During the combine, Miller said he caught heat after appearing on “NFL Live” and saying Sanders should be throwing in front of scouts and executives. Teams respect the process and want the same from the prospects.
“I think where the Sanders family made a mistake was in assuming Shedeur would also be a top three pick,” Miller said. “Shedeur needed to prove himself and instead he sat out the process.”
To Brugler, only one quarterback actually had leverage in this year’s class: Cam Ward, the first overall pick to the Tennessee Titans.
“It’s a job interview,” Brugler said of Sanders’ pre-draft interviews. “It’s not a recruiting trip. It’s a job interview. And it didn’t sound like he treated it as such.”

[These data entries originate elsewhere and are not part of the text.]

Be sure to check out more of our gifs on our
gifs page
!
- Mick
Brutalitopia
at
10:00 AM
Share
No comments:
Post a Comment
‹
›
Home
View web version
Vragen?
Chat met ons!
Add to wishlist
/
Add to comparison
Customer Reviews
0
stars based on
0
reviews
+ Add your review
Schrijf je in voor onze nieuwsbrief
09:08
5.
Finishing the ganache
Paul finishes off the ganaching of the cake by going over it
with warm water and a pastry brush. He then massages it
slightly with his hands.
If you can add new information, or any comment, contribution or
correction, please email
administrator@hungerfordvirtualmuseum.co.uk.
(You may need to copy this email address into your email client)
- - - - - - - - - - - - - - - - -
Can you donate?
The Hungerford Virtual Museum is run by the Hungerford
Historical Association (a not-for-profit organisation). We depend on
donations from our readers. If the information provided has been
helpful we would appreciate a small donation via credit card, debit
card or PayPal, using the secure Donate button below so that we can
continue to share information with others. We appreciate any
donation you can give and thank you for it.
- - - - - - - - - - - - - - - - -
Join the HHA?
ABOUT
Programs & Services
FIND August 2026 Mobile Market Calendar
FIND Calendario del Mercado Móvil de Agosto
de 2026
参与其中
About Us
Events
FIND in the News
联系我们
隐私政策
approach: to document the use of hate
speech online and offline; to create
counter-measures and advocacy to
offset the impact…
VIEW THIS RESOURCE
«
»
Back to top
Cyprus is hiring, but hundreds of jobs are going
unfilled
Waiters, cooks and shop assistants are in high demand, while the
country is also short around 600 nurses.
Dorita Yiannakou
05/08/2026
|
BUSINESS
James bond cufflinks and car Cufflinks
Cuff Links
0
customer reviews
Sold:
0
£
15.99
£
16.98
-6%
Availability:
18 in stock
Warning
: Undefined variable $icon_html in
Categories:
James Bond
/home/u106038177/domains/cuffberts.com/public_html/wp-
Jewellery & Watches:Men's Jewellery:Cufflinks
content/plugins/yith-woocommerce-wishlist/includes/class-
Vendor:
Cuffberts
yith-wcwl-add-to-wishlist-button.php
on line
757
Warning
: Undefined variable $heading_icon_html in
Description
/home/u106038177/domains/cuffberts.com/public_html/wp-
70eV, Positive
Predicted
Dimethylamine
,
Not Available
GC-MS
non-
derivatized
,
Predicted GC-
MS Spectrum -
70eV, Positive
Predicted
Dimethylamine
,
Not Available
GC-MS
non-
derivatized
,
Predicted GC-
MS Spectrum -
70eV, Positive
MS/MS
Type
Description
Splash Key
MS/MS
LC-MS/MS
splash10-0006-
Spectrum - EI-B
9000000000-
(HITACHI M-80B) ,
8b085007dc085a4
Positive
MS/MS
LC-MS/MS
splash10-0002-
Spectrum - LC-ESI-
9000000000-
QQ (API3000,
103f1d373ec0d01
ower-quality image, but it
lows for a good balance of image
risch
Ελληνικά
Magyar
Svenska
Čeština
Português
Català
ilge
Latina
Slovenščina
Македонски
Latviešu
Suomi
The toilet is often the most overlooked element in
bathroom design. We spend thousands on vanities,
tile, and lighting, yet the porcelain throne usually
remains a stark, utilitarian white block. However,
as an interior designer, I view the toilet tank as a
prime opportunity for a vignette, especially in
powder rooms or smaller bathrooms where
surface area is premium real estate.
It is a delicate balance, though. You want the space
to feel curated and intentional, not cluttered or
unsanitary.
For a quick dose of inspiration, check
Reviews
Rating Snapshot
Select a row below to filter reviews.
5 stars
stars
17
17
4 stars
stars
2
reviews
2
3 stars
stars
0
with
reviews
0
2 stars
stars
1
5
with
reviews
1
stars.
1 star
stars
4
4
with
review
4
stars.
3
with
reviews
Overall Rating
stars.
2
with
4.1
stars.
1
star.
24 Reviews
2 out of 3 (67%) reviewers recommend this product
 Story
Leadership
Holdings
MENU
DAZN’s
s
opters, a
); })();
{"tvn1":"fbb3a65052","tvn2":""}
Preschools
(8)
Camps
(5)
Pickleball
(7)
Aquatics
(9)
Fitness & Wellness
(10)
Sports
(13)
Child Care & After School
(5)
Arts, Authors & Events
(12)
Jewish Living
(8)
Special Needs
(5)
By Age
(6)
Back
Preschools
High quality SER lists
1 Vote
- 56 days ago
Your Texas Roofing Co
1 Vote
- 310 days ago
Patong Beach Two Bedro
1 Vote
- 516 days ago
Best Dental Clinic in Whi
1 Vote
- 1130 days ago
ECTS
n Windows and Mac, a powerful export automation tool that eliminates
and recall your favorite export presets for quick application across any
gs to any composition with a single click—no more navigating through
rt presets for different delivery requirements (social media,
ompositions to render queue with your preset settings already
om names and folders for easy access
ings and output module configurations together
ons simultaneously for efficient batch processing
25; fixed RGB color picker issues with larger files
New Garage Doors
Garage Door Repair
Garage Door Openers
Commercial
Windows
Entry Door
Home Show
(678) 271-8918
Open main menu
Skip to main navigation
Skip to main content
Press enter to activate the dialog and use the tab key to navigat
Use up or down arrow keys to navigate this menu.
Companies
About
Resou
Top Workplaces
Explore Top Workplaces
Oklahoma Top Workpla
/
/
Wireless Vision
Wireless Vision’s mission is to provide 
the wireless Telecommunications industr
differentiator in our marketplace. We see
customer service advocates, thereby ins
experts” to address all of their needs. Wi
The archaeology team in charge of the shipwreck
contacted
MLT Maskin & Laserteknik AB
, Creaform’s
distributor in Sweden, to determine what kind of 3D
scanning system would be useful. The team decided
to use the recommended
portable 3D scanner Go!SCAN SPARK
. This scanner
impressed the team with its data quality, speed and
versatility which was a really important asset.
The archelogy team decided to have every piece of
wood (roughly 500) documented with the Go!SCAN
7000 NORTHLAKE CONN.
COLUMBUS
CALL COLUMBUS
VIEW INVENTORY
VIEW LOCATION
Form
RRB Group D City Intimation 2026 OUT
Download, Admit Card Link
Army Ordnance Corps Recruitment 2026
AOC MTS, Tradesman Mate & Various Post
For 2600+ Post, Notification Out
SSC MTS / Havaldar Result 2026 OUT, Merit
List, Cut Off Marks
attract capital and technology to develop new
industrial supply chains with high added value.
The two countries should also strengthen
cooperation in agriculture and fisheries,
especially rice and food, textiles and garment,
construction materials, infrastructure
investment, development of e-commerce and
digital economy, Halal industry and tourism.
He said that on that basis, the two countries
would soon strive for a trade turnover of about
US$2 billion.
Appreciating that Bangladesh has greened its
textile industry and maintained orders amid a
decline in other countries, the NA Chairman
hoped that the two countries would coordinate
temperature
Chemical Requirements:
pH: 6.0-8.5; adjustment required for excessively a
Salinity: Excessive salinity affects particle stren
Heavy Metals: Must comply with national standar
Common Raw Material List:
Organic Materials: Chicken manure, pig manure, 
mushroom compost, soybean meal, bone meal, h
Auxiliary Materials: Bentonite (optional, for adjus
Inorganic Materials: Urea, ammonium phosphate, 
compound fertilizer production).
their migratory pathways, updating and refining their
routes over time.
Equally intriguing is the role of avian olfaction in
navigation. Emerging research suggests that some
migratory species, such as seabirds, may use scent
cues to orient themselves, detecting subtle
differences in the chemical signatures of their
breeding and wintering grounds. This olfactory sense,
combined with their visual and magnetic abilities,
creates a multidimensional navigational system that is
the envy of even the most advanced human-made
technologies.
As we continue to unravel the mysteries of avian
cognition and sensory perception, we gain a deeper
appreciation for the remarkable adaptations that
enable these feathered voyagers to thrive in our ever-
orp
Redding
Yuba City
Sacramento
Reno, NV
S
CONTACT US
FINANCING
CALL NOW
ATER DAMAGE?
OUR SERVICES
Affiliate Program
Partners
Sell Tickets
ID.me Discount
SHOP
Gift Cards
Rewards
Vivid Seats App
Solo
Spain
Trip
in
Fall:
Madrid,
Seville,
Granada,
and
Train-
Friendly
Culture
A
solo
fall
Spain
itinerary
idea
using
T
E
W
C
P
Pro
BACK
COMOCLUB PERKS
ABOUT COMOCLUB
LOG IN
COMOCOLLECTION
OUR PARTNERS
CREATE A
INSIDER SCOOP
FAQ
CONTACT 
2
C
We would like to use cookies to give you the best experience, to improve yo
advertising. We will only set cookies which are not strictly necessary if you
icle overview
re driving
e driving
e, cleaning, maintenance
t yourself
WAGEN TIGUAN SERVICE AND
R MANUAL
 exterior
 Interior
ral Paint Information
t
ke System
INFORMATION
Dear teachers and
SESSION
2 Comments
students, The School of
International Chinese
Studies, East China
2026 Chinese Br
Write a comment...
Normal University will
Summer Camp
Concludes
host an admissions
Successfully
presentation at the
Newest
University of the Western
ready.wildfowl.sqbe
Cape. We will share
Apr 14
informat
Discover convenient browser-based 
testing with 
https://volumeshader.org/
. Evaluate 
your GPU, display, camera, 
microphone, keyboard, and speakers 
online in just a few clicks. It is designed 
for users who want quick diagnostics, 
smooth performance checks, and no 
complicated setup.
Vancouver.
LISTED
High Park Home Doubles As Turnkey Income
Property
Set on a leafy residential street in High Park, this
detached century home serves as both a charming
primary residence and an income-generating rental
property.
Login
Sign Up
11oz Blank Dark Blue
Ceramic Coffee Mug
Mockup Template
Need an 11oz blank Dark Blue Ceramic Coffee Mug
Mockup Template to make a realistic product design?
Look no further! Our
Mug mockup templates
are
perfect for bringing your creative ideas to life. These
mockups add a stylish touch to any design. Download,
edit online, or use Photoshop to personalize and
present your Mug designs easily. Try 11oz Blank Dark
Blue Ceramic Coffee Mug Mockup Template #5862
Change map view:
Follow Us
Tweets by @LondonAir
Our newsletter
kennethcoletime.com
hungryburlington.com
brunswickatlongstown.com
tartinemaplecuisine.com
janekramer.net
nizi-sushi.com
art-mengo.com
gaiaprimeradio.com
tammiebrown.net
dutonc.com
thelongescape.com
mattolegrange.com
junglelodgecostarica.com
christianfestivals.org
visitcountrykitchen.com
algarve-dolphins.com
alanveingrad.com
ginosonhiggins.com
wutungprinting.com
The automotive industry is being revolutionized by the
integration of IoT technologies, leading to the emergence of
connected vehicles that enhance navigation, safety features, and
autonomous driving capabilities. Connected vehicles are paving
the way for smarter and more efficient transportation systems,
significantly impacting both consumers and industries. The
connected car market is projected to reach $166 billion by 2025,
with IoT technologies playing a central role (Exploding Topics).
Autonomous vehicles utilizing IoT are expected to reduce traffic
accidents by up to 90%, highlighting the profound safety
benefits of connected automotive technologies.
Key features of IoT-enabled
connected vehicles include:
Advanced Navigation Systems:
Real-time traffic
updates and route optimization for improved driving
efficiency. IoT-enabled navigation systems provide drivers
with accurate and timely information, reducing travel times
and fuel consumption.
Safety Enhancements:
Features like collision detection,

After Gabriel was drafted before Sanders, Brugler wrote on social media about the importance of spring for quarterbacks in the draft.
“What you do on tape, it matters, but above all, it’s an intangible position,” Brugler said. “If you don’t win over teams during the interview process, it’s going to be a long haul for you. Part of this, I don’t even blame Shedeur, I just don’t think he had good advice.”
Not having an agent didn’t help Sanders either, both Miller and Brugler said.
“I don’t want to sound like we’re just banging on Shedeur. Because I think a big part of it was not having the right advice around him,” Brugler said. “Agents don’t get enough credit for how they’re able to – it’s not just the training for the combine and stuff, it’s the media training, it’s the team interview training, it’s guiding and putting them on the right path.
“It just didn’t seem like he had the right people around him to do that. So I don’t want to put it all on Shedeur as if it’s a hundred percent his fault he fell as far as he did.”